The first problem with this answer is that it is too wordy. The second problem is that parts of it are directly copied from Wikipedia. This amounts to plagiarism and can land you in a heap of trouble. The third problem is that mathematical formulas are hard to find amongst all the text. This means that the marker will have a hard time quickly determining if you have all the necessary components in your answer. Making the reader's job easier means that your writing is more likely to actually be read. In the case of submitted homework, the reader is giving you marks so it's definitely in your best interest to make the reader's job easier. This is precisely a sign of good communication.

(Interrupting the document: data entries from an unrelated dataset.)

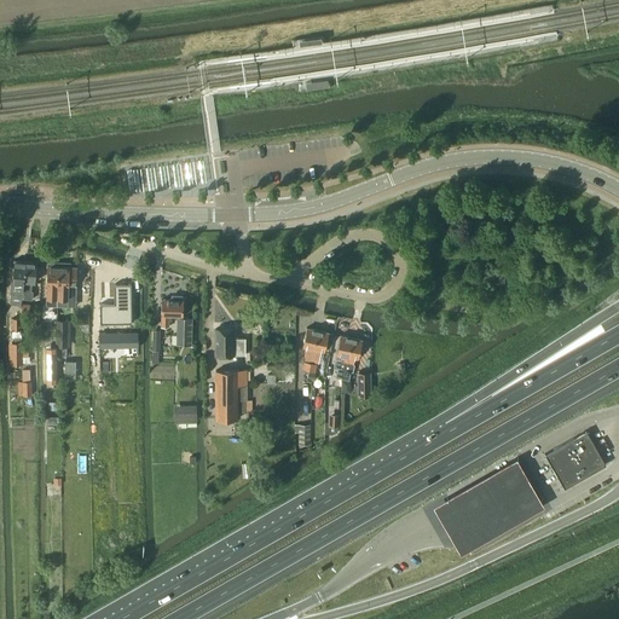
[(15,294),(23,295),(25,262),(15,261),(12,281),(11,288),(15,288),(15,294)]
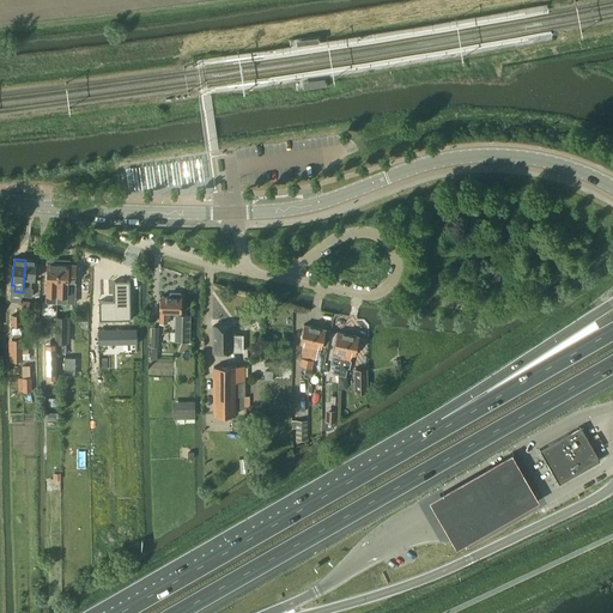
[(25,260),(23,292),(22,296),(31,297),(32,289),(31,289),(31,280),(35,280),(36,261),(25,260)]
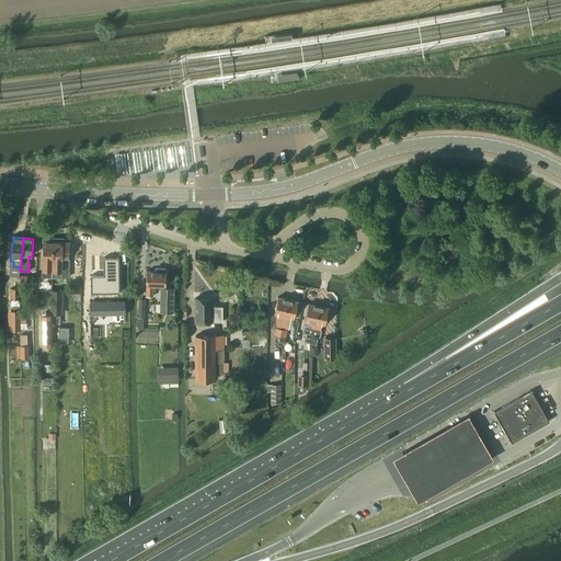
[(42,270),(42,276),(43,277),(52,278),(53,241),(54,238),(45,238),(43,239),(43,240),(42,259),(42,270)]
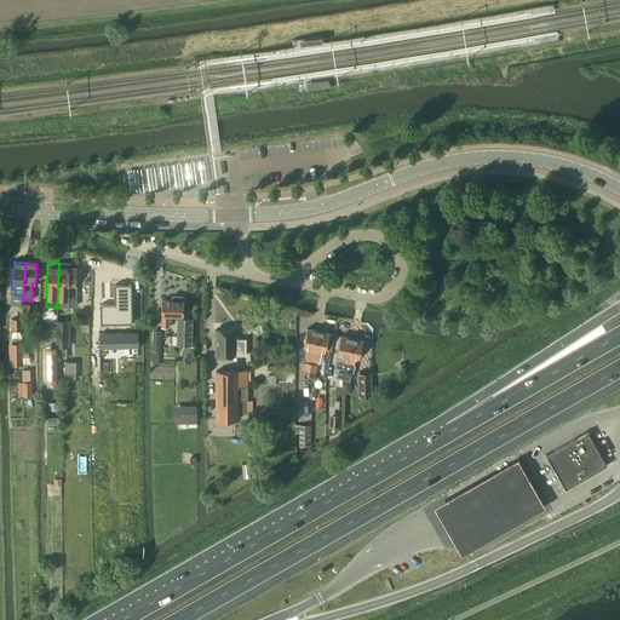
[(58,267),(57,308),(67,308),(67,306),(68,287),(76,287),(78,267),(70,267),(70,263),(59,263),(58,267)]
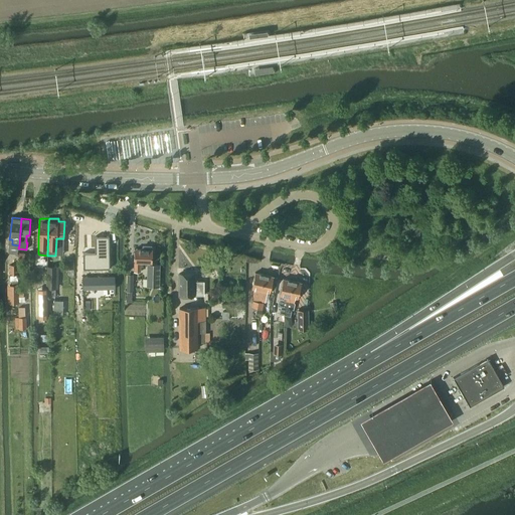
[(419,226),(410,225),(409,233),(419,234),(419,226)]
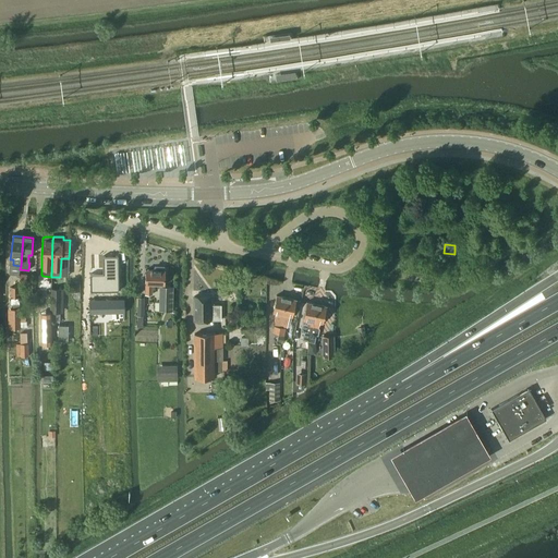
[(119,292),(118,257),(102,257),(104,275),(91,275),(91,292),(119,292)]
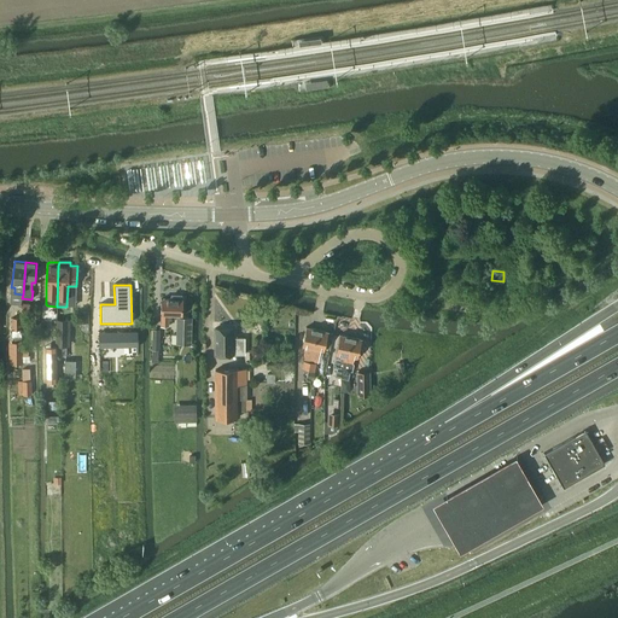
[(182,296),(172,295),(172,299),(163,299),(162,326),(168,326),(168,320),(172,320),(172,315),(182,315),(182,299),(182,296)]
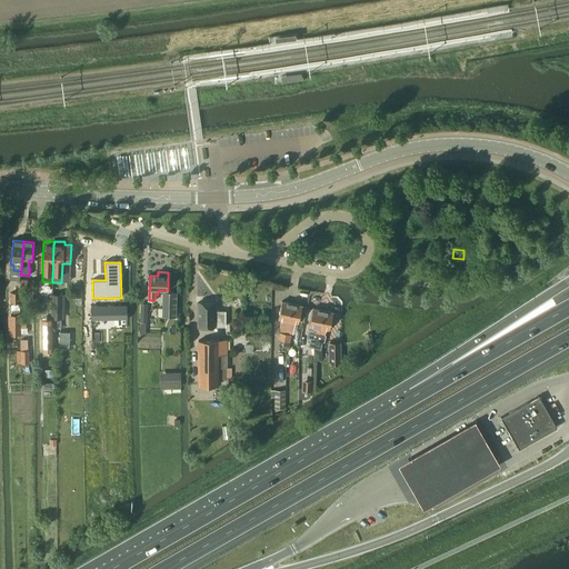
[(20,279),(19,289),(27,290),(28,280),(20,279)]
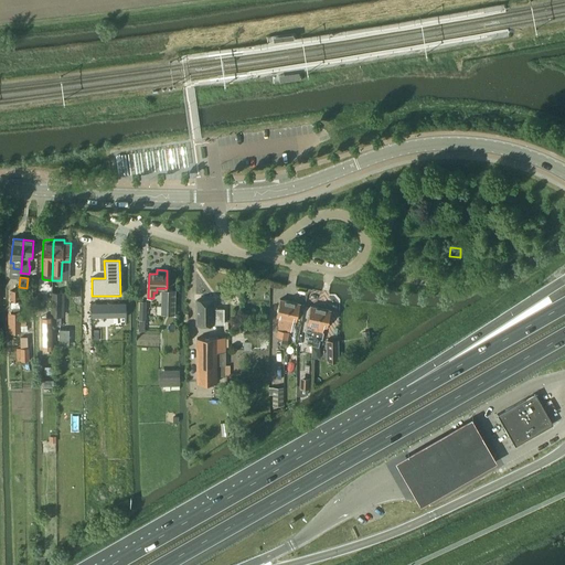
[(82,285),(72,285),(71,295),(81,296),(82,285)]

In a number of places, this solution repeats information including sentences and formulas that say the same thing (not necessary) and in some cases multiple sentences that say the same thing (even worse).

Solution 3

The drag force on an object is given by

$F_d= - \mu V$

where $\mu$, the drag coefficient, for a sphere is proportional to the cross-sectional area and is given by

$\mu=\pi r^2 k$.

$r$ is the radius of the sphere and $k$ is a factor that depends on the physical properties of the sphere and the fluid through which it moves. Rewriting $F_d$ using this expression for $\mu$, we get

$F_d=\pi r^2 k V$.

The gravitational force is given by

$F_g= m g$

where $m$ is the mass of the sphere and $g$ is the gravitational constant on the surface of the earth. The mass depends on volume and density, $d$, with $m=\frac{4}{3} \pi r^3 d$. The sphere reaches terminal velocity when the drag and gravitational forces are equal:

$F_d=\pi r^2 k V= \frac{4}{3} \pi r^3 d g = F_g$.

By dividing through by $\pi r^2/k$ we get

$V=4 r d g / (3k) $.

Comments

This is an ideal solution. The formulas are set off clearly from the text so that they can be found easily. In case the logic connecting them is unclear to the reader, there are explanatory comments that act as guides. However, the text is concise - only the necessary information is included.